Vanishing From the Wild
The African grey parrot lives in dense, lowland, moist forests in West and Central Africa, with a range originally covering 22 countries. Deforestation is extensive in many of these countries, and as the forests disappear, so do the parrots. Nevertheless, capture for the pet trade remains the single greatest threat to the species. The birds naturally gather in large numbers around roost trees and mineral licks, which makes them easy targets for poachers.
The African grey parrot has practically disappeared from many African countries. In Benin, Burundi, Ghana, Guinea, Guinea-Bissau, Kenya, Rwanda, Tanzania and Togo, populations of the species have declined 90% to 99%. In many more countries, the populations have declined more than 50% in the last three generations (46.5 years). In other nations, the bird is essentially extinct in the wild. If the capture for the pet trade is not stopped, we will see the African gray parrot succumb to extinction in most of the countries in West and Central Africa.
Decades of Regulation Show Stronger Measures Are Needed
The African grey parrot was listed in CITES Appendix II in 1981 in an attempt to regulate capture and international trade, and avoid overexploitation and population declines. Unfortunately, demand for the birds has remained so high, and the cooperation from the species’ native countries so little, that controlling the trade has proven difficult. CITES has repeatedly investigated the conditions of the populations and trade in this species, and found that from 1994 to 2003, a full 21% of the total wild population of African grey parrots was captured and exported every single year for the pet trade.
At that rate of exploitation, it’s no wonder the species is struggling. CITES reduced the number of birds a country could legally export, but to no avail. Capture quotas were exceeded, permits forged, wild birds were passed as captive bred, permits were illegally copied and reused, and birds were smuggled from non-export countries into export countries. Though each country in the bird’s range had rules in place to prevent overexploitation, they were only very weakly enforced.
Eventually, population declines became so severe that the majority of the countries in the African grey parrot’s range stopped all legal exports of the bird, except for Cameroon and the Democratic Republic of Congo. In 2007, CITES recommended a two-year export ban from Cameroon for noncompliance with the regulations. And in January of this year, they recommended that all CITES Parties suspend all trade of African grey parrots from the Democratic Republic of Congo.
Decades of effort to regulate and control overexploitation, and to stop the mass deaths of these birds for the trade have had no effect. But now, several African countries have come together to present a proposal to save the Grey parrot from extinction.
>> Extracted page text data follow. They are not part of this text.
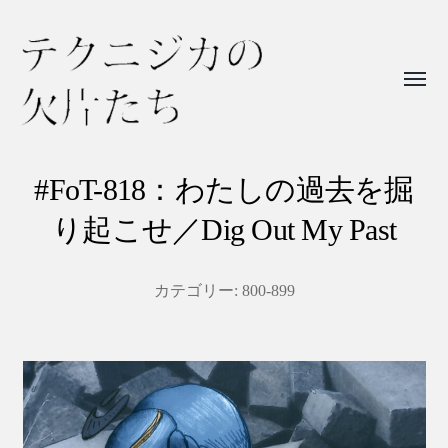
Toggl
menu
テ
ク
#FoT-818：わたしの過去を掘
ニ
り起こせ／Dig Out My Past
ジ
カ
カテゴリー:
800-899
の
欠
片
た
ち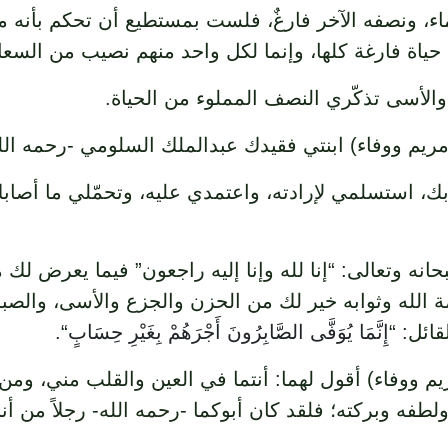
لماء، ونصفه الآخر فارغٌ، فلست بمستطيع أن تحكم بأنه م
ذا حياة فارغة كلها، وإنما لكل واحد منهم نصيب من الس
 والأسى تذكّري النصف المملوء من الحياة.
(مريم ووفاء) ابنتي فقيدك عبدالملك السلومي -رحمه الل
ك، استسلمي لإرادته، واعتمدي عليه، وتحمّلي ما أصابك، 
انه وتعالى: “إنا لله وإنا إليه راجعون” فيما يعرض لك م
 الله وثوابه خير لك من الحزن والجزع والأسى، والصبر 
قائل: “
إِنَّمَا يُوَفَّى الصَّابِرُونَ أَجْرَهُمْ بِغَيْرِ حِسَابٍ
“.
 ووفاء) أقول لهما: أنتما في العين والقلب مني، ومن ج
طفه وبركته؛ فلقد كان أبوكما -رحمه الله- رجلاً من أنب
Nations Join Forces to Protect their Native Species
The countries of Angola, Chad, Gabon, Guinea, Nigeria, Senegal, Togo, European Union and United States of America presented a proposal to move the African grey parrot from Appendix II to Appendix I of CITES. Where species listed under Appendix II have their trade carefully regulated, for those listed under Appendix I, all international trade of wild-caught specimens is forbidden. Another nine African countries have joined in support of this proposal: Burundi, Ivory Coast, Ghana, Guinea-Bissau, Liberia, Niger, Central African Republic, Republic of Congo and Rwanda. It is extremely encouraging to see such a wide show of support for these much stronger measures to protect this native African bird.
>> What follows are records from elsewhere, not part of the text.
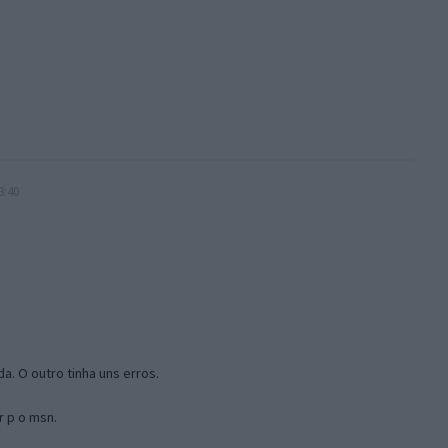
3:40
a. O outro tinha uns erros.
r p o msn.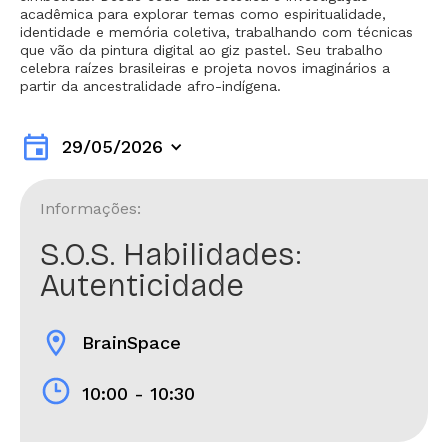
acadêmica para explorar temas como espiritualidade,
identidade e memória coletiva, trabalhando com técnicas
que vão da pintura digital ao giz pastel. Seu trabalho
celebra raízes brasileiras e projeta novos imaginários a
partir da ancestralidade afro-indígena.
event
29/05/2026
Informações:
S.O.S. Habilidades:
Autenticidade
location_on
BrainSpace
10:00 - 10:30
Our team, along with the Species Survival Network, World Parrot Trust, HSI, IFAW, WWF, ProWildlife and many other NGOs, are working in support of this proposal to make sure it is adopted at the upcoming CITES meeting in South Africa. We know it won’t be easy — the proposal needs support from two-thirds of all 183 voting parties in order to pass. Already, some of the countries that export and import African grey parrots are mustering their forces to block the proposal and continue the trade, regardless of the welfare of the species. But we will do all that we can to stop their efforts, and get the African grey parrot the protection it needs.
Over the years, trade has killed millions of these birds, and brought the species to the brink of extinction. Our team will keep you posted as the proposal is presented at CITES. If we are going to keep African grey parrots in the wild, we have to act now.